YOUR OBJECTIVE. Give back the line below containing "is no significant" and every later line, exactly.

SOURCE DATA.

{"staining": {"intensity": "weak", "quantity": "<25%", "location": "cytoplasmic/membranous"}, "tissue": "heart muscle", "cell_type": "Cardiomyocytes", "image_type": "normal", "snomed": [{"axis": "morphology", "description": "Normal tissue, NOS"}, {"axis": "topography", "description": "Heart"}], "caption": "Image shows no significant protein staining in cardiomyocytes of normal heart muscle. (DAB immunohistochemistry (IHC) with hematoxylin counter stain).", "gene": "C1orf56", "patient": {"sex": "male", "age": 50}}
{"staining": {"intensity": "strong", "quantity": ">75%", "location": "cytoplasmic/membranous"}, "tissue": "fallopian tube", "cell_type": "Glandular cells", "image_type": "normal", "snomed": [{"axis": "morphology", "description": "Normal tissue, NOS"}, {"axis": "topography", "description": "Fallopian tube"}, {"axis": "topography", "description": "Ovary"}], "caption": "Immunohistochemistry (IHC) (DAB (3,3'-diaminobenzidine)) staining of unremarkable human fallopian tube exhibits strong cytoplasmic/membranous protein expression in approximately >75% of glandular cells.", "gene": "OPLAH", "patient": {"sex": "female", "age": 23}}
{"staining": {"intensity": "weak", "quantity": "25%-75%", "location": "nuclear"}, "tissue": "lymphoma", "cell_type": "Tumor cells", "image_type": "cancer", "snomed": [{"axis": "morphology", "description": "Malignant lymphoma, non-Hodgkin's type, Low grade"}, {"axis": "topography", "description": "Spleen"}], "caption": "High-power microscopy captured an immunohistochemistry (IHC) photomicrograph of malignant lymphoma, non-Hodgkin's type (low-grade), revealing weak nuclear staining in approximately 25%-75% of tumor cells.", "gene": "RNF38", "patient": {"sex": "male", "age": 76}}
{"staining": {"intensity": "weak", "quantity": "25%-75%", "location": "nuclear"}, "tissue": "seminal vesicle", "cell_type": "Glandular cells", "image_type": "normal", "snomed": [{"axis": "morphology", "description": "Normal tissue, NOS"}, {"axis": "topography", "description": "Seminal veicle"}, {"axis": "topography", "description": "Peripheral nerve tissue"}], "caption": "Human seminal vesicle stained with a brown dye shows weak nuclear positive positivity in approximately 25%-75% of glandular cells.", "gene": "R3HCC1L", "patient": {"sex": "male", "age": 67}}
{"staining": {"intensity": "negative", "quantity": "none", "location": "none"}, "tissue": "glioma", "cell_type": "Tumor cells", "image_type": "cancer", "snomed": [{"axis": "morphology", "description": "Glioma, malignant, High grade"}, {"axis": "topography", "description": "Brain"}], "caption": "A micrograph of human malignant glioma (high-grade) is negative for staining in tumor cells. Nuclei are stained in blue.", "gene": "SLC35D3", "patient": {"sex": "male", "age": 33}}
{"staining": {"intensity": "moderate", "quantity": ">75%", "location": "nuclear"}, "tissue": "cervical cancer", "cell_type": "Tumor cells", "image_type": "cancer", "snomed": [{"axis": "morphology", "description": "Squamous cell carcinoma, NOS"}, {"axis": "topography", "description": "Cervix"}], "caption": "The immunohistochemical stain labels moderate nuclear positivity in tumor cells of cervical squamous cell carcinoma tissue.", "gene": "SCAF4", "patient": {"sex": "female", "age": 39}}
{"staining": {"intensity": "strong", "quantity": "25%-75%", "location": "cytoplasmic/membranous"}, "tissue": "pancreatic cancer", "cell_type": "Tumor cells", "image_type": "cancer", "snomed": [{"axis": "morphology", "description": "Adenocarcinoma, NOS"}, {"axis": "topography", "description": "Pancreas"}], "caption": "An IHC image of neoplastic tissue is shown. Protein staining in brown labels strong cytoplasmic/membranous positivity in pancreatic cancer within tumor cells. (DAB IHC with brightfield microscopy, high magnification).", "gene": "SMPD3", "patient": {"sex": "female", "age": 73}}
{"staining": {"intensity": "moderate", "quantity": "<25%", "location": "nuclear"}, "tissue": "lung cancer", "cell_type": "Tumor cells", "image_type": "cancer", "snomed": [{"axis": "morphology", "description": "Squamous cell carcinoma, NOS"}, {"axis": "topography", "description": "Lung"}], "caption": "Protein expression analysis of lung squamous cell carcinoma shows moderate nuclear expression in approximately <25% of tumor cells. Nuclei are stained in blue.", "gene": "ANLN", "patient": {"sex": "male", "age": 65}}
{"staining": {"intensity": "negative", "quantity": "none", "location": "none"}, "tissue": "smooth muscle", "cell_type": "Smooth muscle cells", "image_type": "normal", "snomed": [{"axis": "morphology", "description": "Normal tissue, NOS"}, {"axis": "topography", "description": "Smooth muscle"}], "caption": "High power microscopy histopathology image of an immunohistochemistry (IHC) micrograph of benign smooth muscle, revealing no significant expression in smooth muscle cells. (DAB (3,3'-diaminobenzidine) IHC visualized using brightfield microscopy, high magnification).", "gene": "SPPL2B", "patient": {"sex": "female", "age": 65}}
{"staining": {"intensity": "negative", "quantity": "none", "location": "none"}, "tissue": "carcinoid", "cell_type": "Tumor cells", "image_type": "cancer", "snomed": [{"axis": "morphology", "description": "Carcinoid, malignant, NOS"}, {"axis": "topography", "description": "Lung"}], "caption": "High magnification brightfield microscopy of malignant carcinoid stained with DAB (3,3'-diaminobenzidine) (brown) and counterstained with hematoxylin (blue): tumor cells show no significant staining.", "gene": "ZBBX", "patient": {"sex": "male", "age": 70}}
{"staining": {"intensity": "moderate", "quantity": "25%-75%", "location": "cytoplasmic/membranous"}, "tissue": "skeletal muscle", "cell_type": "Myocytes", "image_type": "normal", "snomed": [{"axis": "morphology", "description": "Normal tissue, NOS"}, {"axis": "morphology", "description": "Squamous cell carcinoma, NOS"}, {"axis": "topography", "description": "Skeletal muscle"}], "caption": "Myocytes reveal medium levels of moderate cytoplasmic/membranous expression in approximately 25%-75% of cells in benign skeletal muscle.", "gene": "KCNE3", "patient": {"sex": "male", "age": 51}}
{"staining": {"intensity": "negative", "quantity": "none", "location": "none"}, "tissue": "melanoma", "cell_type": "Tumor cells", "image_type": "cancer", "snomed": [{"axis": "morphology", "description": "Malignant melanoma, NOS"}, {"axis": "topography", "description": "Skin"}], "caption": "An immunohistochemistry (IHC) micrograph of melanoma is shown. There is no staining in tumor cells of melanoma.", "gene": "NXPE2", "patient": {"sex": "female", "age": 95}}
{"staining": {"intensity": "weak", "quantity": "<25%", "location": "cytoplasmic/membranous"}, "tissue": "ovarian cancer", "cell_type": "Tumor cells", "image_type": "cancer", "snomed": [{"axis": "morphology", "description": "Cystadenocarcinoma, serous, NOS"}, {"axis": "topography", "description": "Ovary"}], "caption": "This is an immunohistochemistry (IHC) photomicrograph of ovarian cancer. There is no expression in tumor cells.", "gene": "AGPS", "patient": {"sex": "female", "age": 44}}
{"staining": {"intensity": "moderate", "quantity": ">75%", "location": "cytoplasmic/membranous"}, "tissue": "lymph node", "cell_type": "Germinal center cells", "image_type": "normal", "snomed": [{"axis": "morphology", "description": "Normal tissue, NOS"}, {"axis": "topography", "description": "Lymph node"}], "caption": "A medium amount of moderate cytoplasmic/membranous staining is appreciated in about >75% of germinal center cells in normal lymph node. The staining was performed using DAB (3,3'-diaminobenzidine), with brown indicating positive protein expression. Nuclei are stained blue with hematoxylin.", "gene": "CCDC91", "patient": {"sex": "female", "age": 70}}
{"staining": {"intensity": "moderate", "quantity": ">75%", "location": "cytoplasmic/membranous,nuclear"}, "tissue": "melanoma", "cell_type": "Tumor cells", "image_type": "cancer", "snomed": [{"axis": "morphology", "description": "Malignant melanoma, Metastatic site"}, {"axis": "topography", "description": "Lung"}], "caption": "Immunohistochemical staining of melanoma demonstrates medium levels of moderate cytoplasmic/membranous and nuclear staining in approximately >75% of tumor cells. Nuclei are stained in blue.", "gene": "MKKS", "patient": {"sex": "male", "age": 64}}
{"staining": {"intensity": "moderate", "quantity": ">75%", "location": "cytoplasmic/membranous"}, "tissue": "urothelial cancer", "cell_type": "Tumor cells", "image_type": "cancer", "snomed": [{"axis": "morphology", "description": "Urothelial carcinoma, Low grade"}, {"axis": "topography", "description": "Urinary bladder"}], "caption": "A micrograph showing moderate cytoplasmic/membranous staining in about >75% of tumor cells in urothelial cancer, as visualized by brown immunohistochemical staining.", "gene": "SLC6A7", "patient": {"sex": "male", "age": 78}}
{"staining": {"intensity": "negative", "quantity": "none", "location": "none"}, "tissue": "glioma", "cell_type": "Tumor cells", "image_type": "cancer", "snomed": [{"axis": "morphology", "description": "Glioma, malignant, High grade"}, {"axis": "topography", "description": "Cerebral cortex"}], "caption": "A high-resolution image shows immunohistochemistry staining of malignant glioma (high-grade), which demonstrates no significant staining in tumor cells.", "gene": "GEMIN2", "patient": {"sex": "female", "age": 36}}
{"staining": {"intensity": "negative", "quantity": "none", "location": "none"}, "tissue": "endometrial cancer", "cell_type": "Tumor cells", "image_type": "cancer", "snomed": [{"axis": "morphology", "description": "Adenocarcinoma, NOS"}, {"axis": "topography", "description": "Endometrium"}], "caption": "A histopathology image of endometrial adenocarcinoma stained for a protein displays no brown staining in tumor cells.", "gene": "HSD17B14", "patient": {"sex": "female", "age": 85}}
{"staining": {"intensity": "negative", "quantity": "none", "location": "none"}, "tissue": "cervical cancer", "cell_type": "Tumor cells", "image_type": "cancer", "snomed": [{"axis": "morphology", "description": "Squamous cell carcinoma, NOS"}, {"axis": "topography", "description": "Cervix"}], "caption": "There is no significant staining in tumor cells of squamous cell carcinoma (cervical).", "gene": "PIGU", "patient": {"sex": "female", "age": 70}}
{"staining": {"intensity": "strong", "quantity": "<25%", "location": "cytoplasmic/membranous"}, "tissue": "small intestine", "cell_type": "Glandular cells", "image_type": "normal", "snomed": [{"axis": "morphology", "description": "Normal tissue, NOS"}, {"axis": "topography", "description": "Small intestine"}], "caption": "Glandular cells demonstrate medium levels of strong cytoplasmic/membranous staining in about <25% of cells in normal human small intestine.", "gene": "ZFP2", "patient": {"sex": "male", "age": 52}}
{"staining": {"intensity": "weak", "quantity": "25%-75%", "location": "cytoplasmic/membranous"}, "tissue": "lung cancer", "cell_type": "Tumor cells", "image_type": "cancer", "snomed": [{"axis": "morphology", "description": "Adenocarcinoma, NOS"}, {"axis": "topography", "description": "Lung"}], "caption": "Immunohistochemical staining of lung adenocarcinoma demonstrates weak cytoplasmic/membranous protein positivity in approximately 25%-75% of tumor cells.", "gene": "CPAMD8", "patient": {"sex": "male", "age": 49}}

ANSWER.
{"staining": {"intensity": "negative", "quantity": "none", "location": "none"}, "tissue": "cervical cancer", "cell_type": "Tumor cells", "image_type": "cancer", "snomed": [{"axis": "morphology", "description": "Squamous cell carcinoma, NOS"}, {"axis": "topography", "description": "Cervix"}], "caption": "There is no significant staining in tumor cells of squamous cell carcinoma (cervical).", "gene": "PIGU", "patient": {"sex": "female", "age": 70}}
{"staining": {"intensity": "strong", "quantity": "<25%", "location": "cytoplasmic/membranous"}, "tissue": "small intestine", "cell_type": "Glandular cells", "image_type": "normal", "snomed": [{"axis": "morphology", "description": "Normal tissue, NOS"}, {"axis": "topography", "description": "Small intestine"}], "caption": "Glandular cells demonstrate medium levels of strong cytoplasmic/membranous staining in about <25% of cells in normal human small intestine.", "gene": "ZFP2", "patient": {"sex": "male", "age": 52}}
{"staining": {"intensity": "weak", "quantity": "25%-75%", "location": "cytoplasmic/membranous"}, "tissue": "lung cancer", "cell_type": "Tumor cells", "image_type": "cancer", "snomed": [{"axis": "morphology", "description": "Adenocarcinoma, NOS"}, {"axis": "topography", "description": "Lung"}], "caption": "Immunohistochemical staining of lung adenocarcinoma demonstrates weak cytoplasmic/membranous protein positivity in approximately 25%-75% of tumor cells.", "gene": "CPAMD8", "patient": {"sex": "male", "age": 49}}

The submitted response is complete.